(Saved data entries)
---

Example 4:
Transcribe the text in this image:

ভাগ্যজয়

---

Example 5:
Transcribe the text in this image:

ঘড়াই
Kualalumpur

● **Requirement**:
Write each line of the data above out again without altering a word.

● **Task output**:
---

Example 4:
Transcribe the text in this image:

ভাগ্যজয়

---

Example 5:
Transcribe the text in this image:

ঘড়াই
Kualalumpur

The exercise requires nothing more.